What's happening is this - something between our servers and the client's computer is screwing up the events, holding them forever. The reason it ever works is that every few minutes it reconnects and the "reliability" of SSE means we get the messages that were swallowed.
Cue a bunch of devs and devops scouring the internet for what is actually happening, what we forgot and what we need to set to make this work. The answer is bad news: there is nothing we can do!
The problem with SSE
The issue is this. SSE opens a stream to the client with no content length and sends packets down it when they become available. Here's the rub though, it uses Transfer Encoding which only guarantees the method of delivery to the next node in the chain.
Any old proxy in the middle of the connection between your server and the client's device can legally just store all those packets up and wait for the stream to close before forwarding them. It will do that because it sees no Content-Length and thinks - my client want's to know how big it is. Maybe the code predates text/event-stream that needs no Content-Length, who knows, but they are out there and they're gonna steal your lunch money.
Yep, this is all spec and legal and there is no header you can send to disable it. You say "I wanna send it all" the next node in the chain just overrides that and says "I think I'll chunk this until it's done".

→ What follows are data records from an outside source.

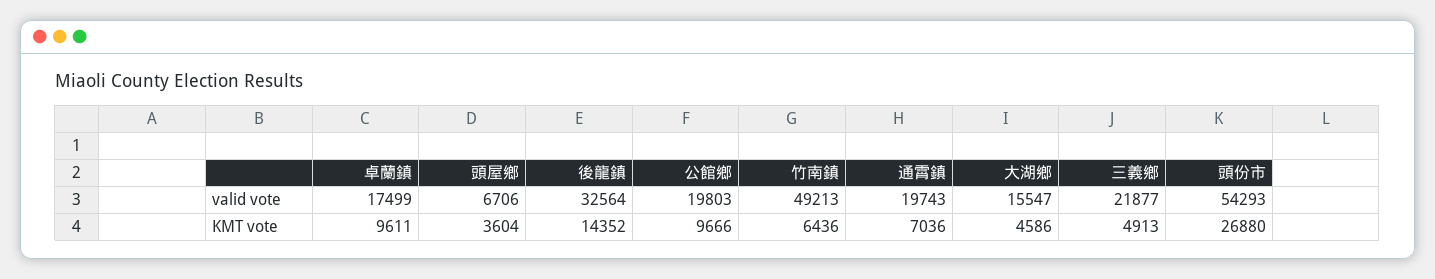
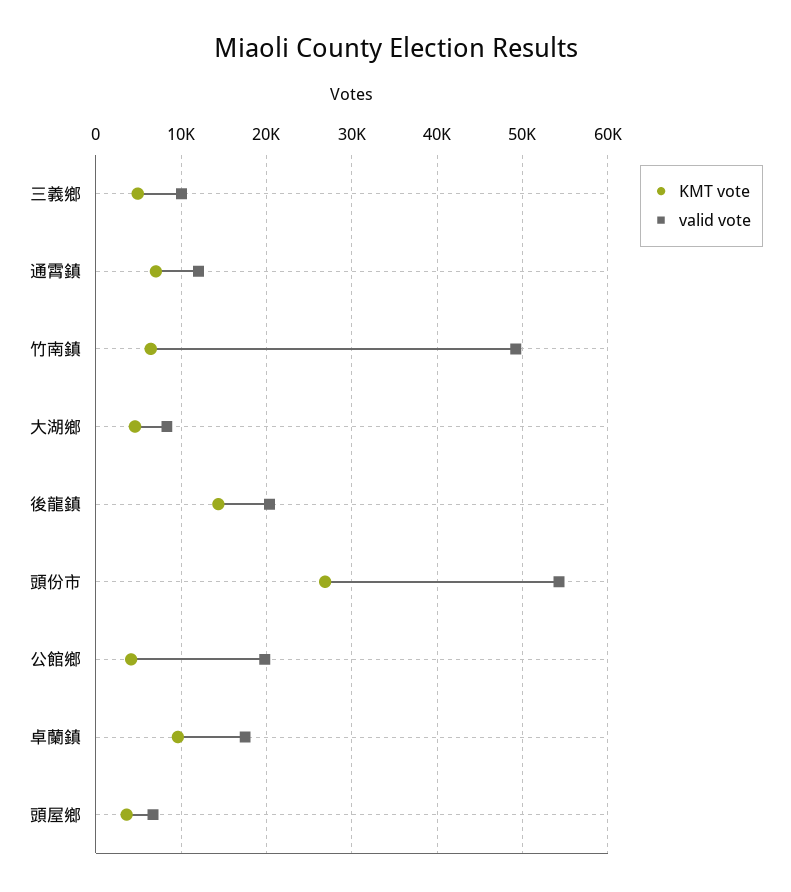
  {
    "valid vote": {
      "卓蘭鎮": 17499,
      "頭屋鄉": 6706,
-     "後龍鎮": 32564,
+     "後龍鎮": 20000,
      "公館鄉": 19803,
      "竹南鎮": 49213,
-     "通霄鎮": 19743,
+     "通霄鎮": 12000,
-     "大湖鄉": 15547,
+     "大湖鄉": 8000,
-     "三義鄉": 21877,
+     "三義鄉": 10000,
      "頭份市": 54293
    },
    "KMT vote": {
      "卓蘭鎮": 9611,
      "頭屋鄉": 3604,
      "後龍鎮": 14352,
-     "公館鄉": 9666,
+     "公館鄉": 4000,
      "竹南鎮": 6436,
      "通霄鎮": 7036,
      "大湖鄉": 4586,
      "三義鄉": 4913,
      "頭份市": 26880
    }
  }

Sure you can disable it on NGINX (one hop from your server) but who knows what out there just broke your app. Bottom line is, if you don't control the network infrastructure you can't rely on SSE.
Bummer.
Pushing to a client
Ok so there are basically 4 ways of getting "uninitiated" requests from a server:
Method | Description | Comments |
---|---|---|
Websockets | Bidirectional communication between client and server - an open "socket" on each end to receive information. |
Sockets are great when they work, getting them to work stably is difficult and we can use libraries like socket.io to help us, which uses a number of techniques (like Long Polling) when a socket isn't available.
|
Server Sent Events | One way push communication from the server to the client with an always open connection. |
|
Long Polling | Client opens a connection to the server which waits until it has messages and send them. Client immediately opens a new connection. Feels like always available to push from server. |
|
Polling | Naive method, client requests events on a regular basis. |
|
Here is one of the articles we used when initially deciding on using SSE
Conclusion
We've now rewritten our layer to use Long Polling so we can have consistent performance in the normal environments our software operates on (the internet and some very old corporate and industrial networks). It works. I wish I'd known the limitations of SSE before - but only found one paragraph in the spec very very late in the day.